桐朋だより

好奇心の翼 自由研究発表会 始業式・原口校長講和

「おお!」

教室にどよめきが起きます。

2学期2日目、多くの教室で夏の自由研究の成果を発表する機会が設けられていました。

みんなの好奇心の翼がはためいたその先に、それぞれの自由研究があると思うと、ひとつずつの作品に胸が高鳴ります。

明日から学校では4日間、自由研究作品展が始まります。

3年生以上の力作が、ホールに一堂に会します。

保護者のみなさま、ぜひ足をお運びください。

 

 

さて、次に始業式での原口校長先生の話を紹介したいと思います。

原口先生は、夏休みに見た「ドクターカキゾエ 歩く処方箋~みちのく潮風トレイルを往く~」という映画を紹介してくださいました。
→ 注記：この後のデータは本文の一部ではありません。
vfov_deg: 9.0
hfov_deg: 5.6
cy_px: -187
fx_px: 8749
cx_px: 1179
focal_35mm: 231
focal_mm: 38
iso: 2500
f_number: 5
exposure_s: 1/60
この映画は82歳のお医者さんである垣添ドクターが東北地方の太平洋岸、三陸を貫く1,000キロあまりの道を歩きながら旅をし、人々と交流を重ねる姿を描いた作品だそうです。

垣添ドクターは桐朋高校の卒業生だそうです。

原口先生のお話の最後の部分を載せたいと思います。

 

 

みちのく潮風トレイルで垣添さんが改めて感じ、確信したこと。それは、ガンでも震災でも、人は逆境に立たされても、必ず復活する力を持っているという思い。

そして、その支えとなるのが希望です。

「人はどんなにわずかでも、希望があればがんばれる。希望があれば、自分が思っている以上の大きな成果を達成するんだ」。垣添さん、こう確信します。

垣添さんも多くの方と出会い、その出会いに力をもらって希望を見出し、82歳という年齢で歩ききるという大きな成果を達成します。
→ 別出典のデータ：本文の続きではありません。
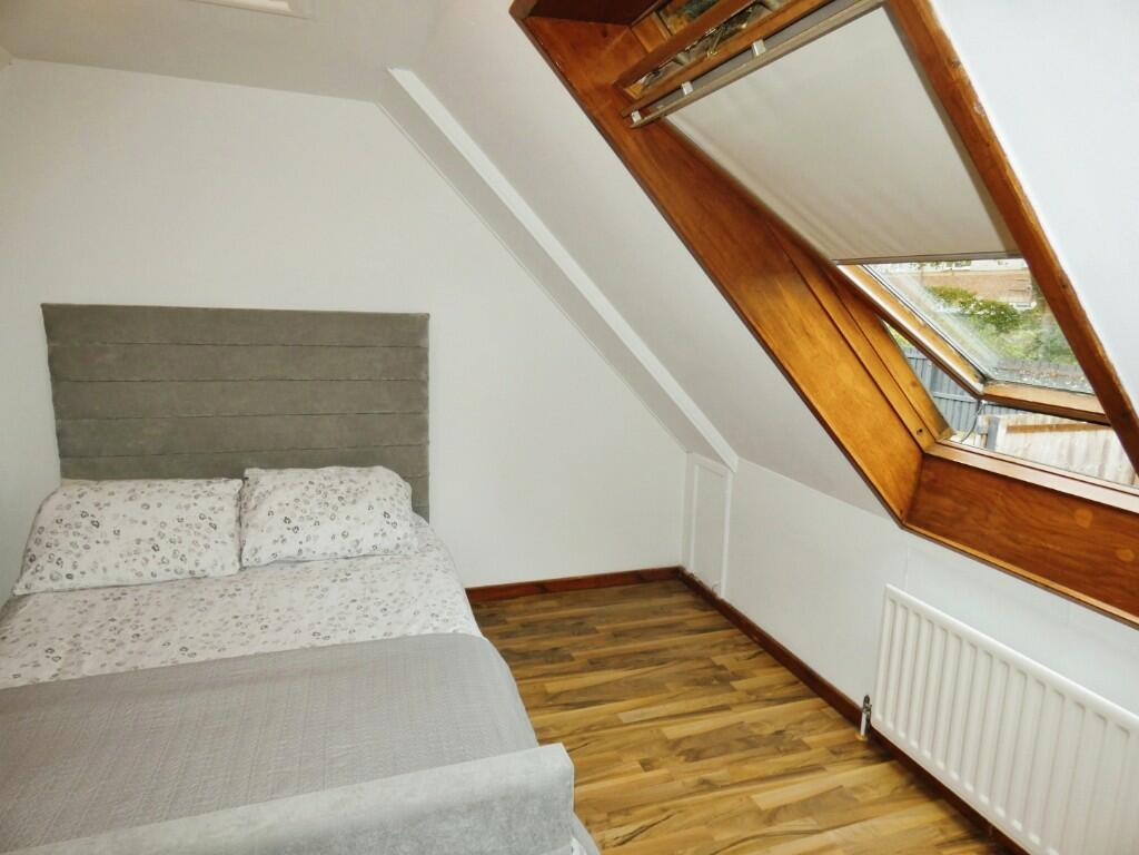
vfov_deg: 66.0
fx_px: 658
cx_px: 570
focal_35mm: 20
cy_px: 428
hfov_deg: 81.7
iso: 100
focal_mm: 3.6
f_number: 2.8
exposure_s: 1/60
垣添さん、みちのく潮風トレイルで「希望」ということばとも出会います。

岩手県大槌町にある東京大学の研究所。所長さんが説明するスライドに、英語でこう書かれていました。

“Hope is a wish for something to come true by action.”訳すと、「『希望』とは、具体的な『何か』を『行動』によって『実現』しようとする『願い』である」。東京大学の先生たちが研究している希望学。そのキー・フレーズが先ほど紹介したことばです。

研究の中心を担うのが、玄田有史先生。玄田先生は、どうしたら希望が持てるかをテーマに、仲間と研究を続けています。

研究対象の一つが東日本大震災の被災地。岩手県の釜石などで被災者と交流しています。このつながりによって、垣添さんは希望学と出会い、映画の最後で玄田先生に会いに行って、玄田先生の話に深く共感しました。

玄田先生は、こう話しました。

「以前私は、トンネルの先に光が見えてくるのが、希望だと考えていたんです。でも、東日本大震災を経て、それって不十分だし、違うかもしれない。そう感じて、考えを変えました。暗やみの中でつまずいたり、ゆれ動き迷ったりしながら、それでも、手すりとか手とかも使って、前に半歩ずつでも進んでいる手応え、感触が、希望なんじゃないか。そう考えるようになったのです」

希望とは、自分が望む方向に少しずつでも進んでいる手応えにあるんだ。垣添さん、こう確信します。

歩くのってまさに、この希望の意味にピッタリですよね。

さあ、今日から2学期。みなさん一人ひとりが、勉強で、さらには自分の頑張りたいことで、確実に前へと進んでいる。そんな2学期にしていきたいですね。

時に、壁にぶつかったり、思わぬ落とし穴に落ちたりしても、くじけずへこたれず、ひたすら歩いていく。その力となるのが、希望です。

今はまだ頼りない希望だとしても、手応えを感じながら希望を頼りにし、力にして、一歩一歩、歩みを進めていってくださいね。

良い2学期にしていきましょう。これで今日の話を終わります。